MDS Spotlight: Meet Cari Gostic, MDS Vancouver, Class of 2020
Prior to deciding to do a Master of Data Science degree from UBC, Cari Gostic planned on pursuing a PhD in climate studies but after 4 years of studies and a couple of summer research internships she decided that a Doctorate wasn’t the right path.
“I don’t think I would be very happy focusing on a single, niche topic for years,” Gostic said.
After graduation, Gostic got an analyst job on the consulting team with Risk Management Solutions, a catastrophe modeling company. While on this team, Gostic worked to streamline the integration of RMS software into clients’ workflows and complete custom projects like in-depth analyses and custom app development.
“I sat at the intersection of the client and the technical team at RMS, and was usually more heavily involved in the planning of the solution than the implementation,” she added.
Gostic decided to transition to a data science career because it combined everything she liked about research: uncovering insights, the thrill of discovery, working with new and interesting data but is extensible across all fields.
When it came time to choosing the right program to pursue her data science education, she looked at programs at the University of Vermont, University of Virginia, the University of Washington and UBC’s Master of Data Science program.
What led her to ultimately choose the UBC MDS program?
Gostic explained she was looking for a pure data science program meaning one that wasn’t specialized like business analytics and biostatistics.
The UBC MDS program won out because it was only 10-months whereas the other programs Gostic looked into were for 24 months.
“After having earned a salary for two years, it was hard to commit to more than a year without one. Therefore, the MDS program lasting only 10 months was a real bonus,” she added.
Another bonus was Vancouver itself. “As a nature lover, I was also looking to spend some time away from my native New York. Vancouver seemed like an awesome place to live, with a laid-back feel and easy access to tons of outdoor activities.”

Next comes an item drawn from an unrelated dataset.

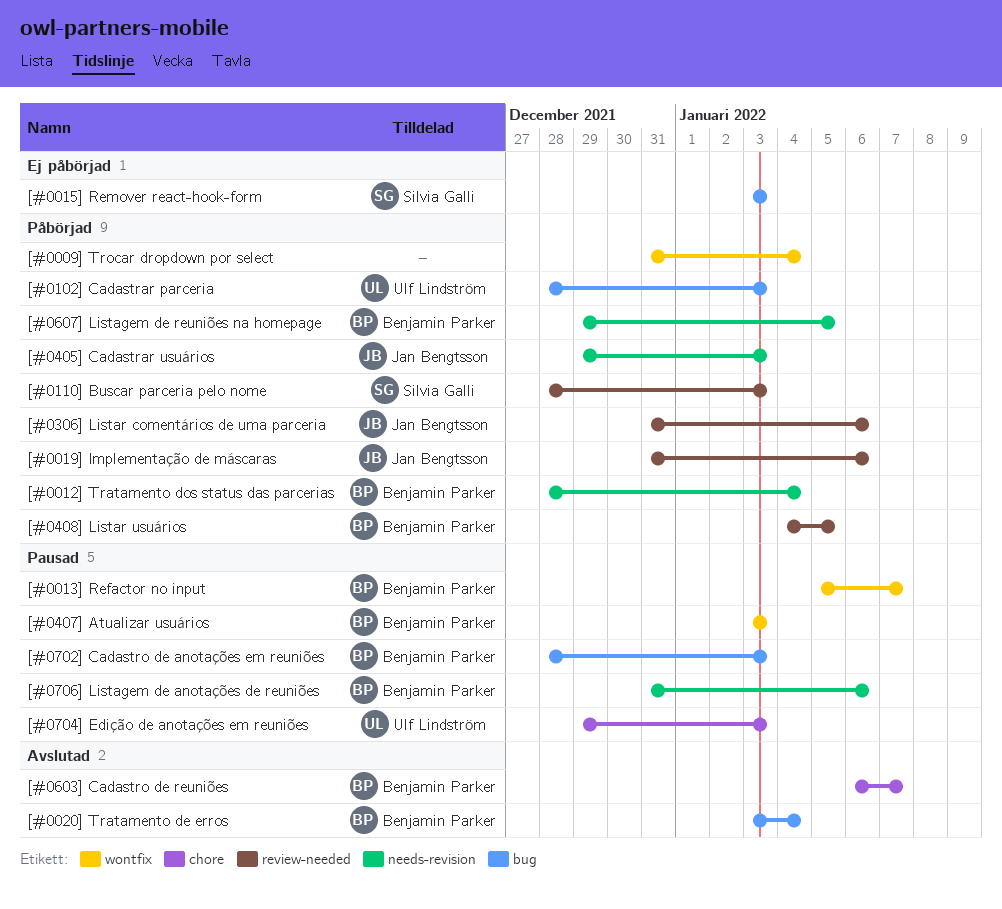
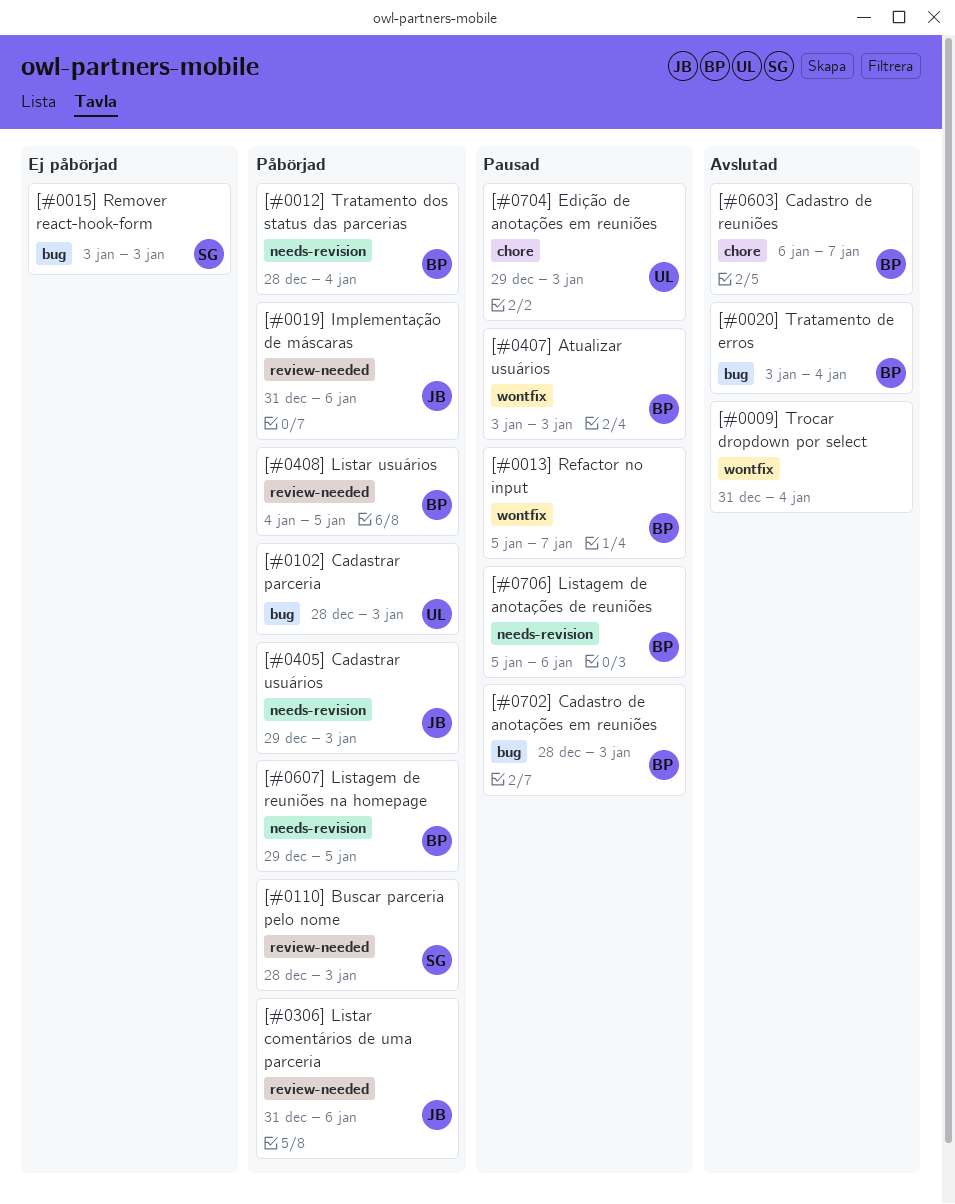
[#0009] Trocar dropdown por select, status: Påbörjad -> Avslutad
[#0706] Listagem de anotações de reuniões, start: Dec 31 -> Jan 5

Prior to beginning the program, Gostic prepared herself by doing a few coding challenge problems to remind herself of basic syntax in Python and R and brushed up on some basic statistics.
With the program wrapping up, Gostic reflected on the past 10-months.

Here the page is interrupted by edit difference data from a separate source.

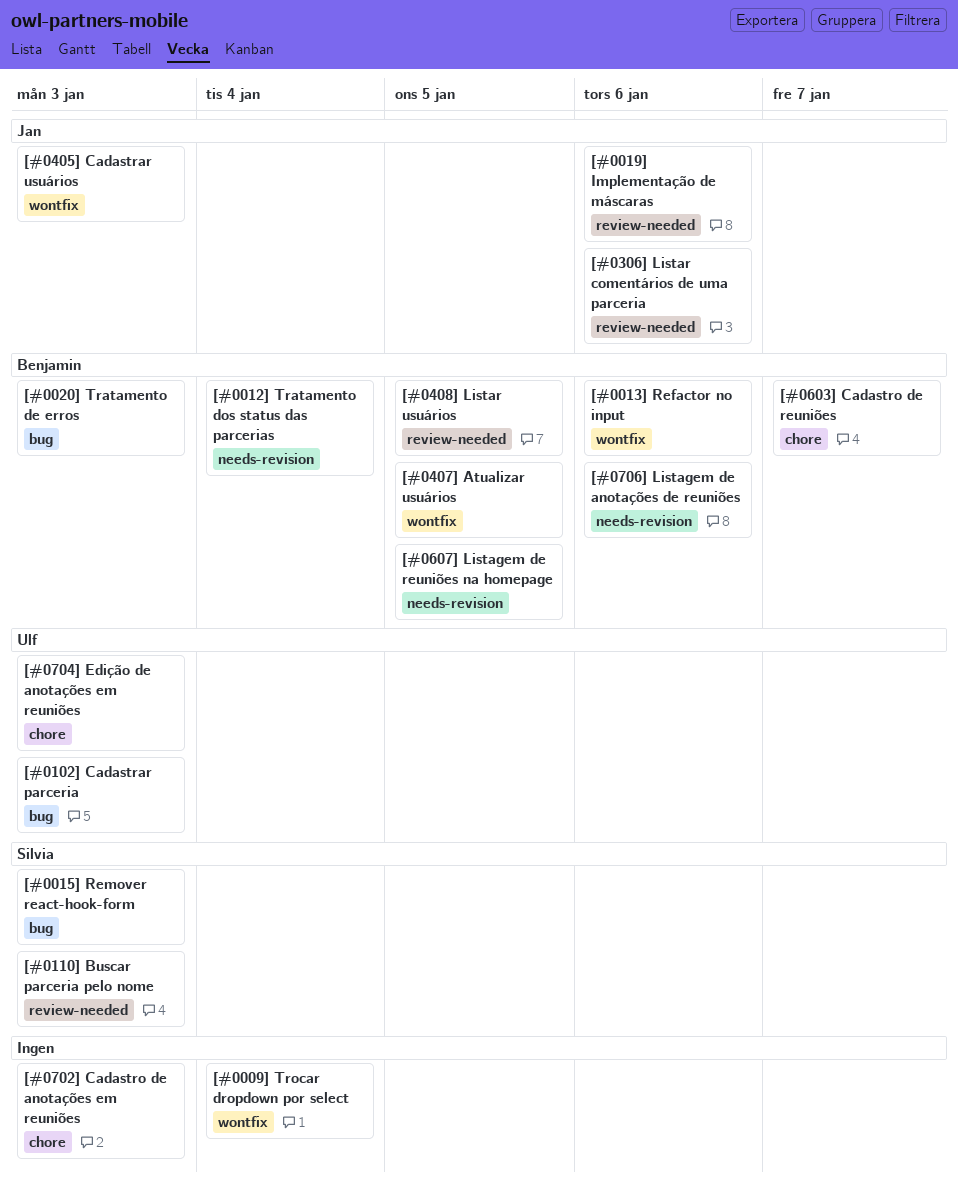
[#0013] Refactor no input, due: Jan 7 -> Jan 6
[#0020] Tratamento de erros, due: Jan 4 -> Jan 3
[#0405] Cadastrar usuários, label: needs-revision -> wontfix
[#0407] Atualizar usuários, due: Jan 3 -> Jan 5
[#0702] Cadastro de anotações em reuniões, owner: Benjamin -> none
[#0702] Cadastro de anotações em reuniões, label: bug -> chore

“I entered the program with pretty significant imposter syndrome, especially since I don’t have a formal computer science background,” she said. “The fast pace of the program necessitated adaptability as we could never dwell on introductions to new topics. Since data science is so transient and constantly evolving, I imagine this will be a theme throughout the rest of my career. I’m leaving the program with confidence that I can pick up on new platforms, languages, methodologies, and frameworks on the fly.”

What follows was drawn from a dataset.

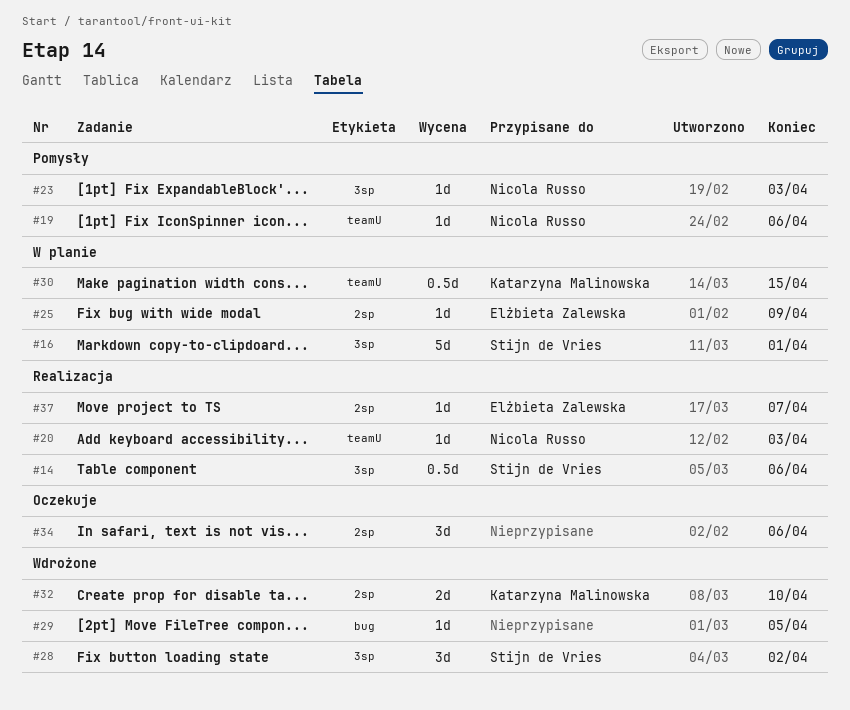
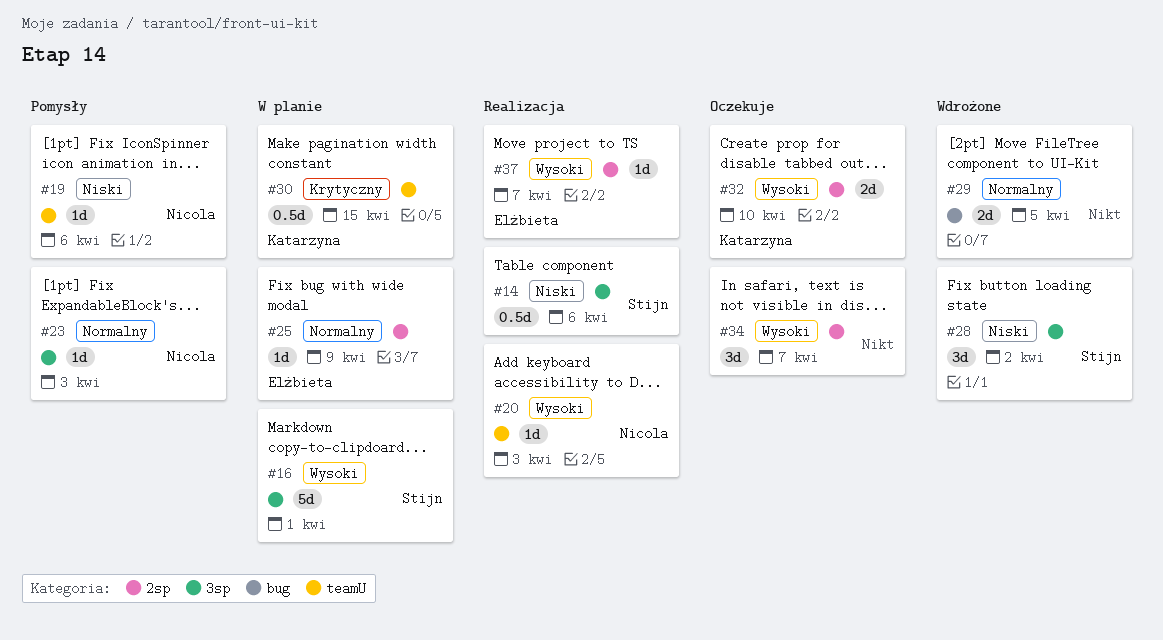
#29, estimate: 1d -> 2d
#32, status: Wdrożone -> Oczekuje
#34, due: Apr 6 -> Apr 7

With the program’s completion, Gostic hopes to obtain data scientist and data analyst positions at environmental companies and non-profits.
“I’d like to contribute to making a positive impact on the world. I really like posing and answering research questions, and these job titles typically encompass these types of tasks,” Gostic said.
Cari’s Top 3 Tips on Succeeding in the MDS Program:
- Make friends with classmates: Especially when learning tough topics, it’s really nice to have a support group struggling along with you. You’ll spend a lot of time doing school work, so it’s also important to add some fun and laughs. Ask tons of questions and figure things out together.
- Don’t be intimidated: People come to the program from many different backgrounds, and it’s easy to get caught up in comparing your abilities with others’. Set goals for yourself, try your best, and be proud of your progress!
- Make weekly breaks a top priority: There will always be an assignment to perfect, an article to read, or a personal project to work on, but I really recommend designating one day a week where you don’t even open your computer. Grab drinks with friends! Take a walk! Call your mom! Trust me, it will benefit you in the long run.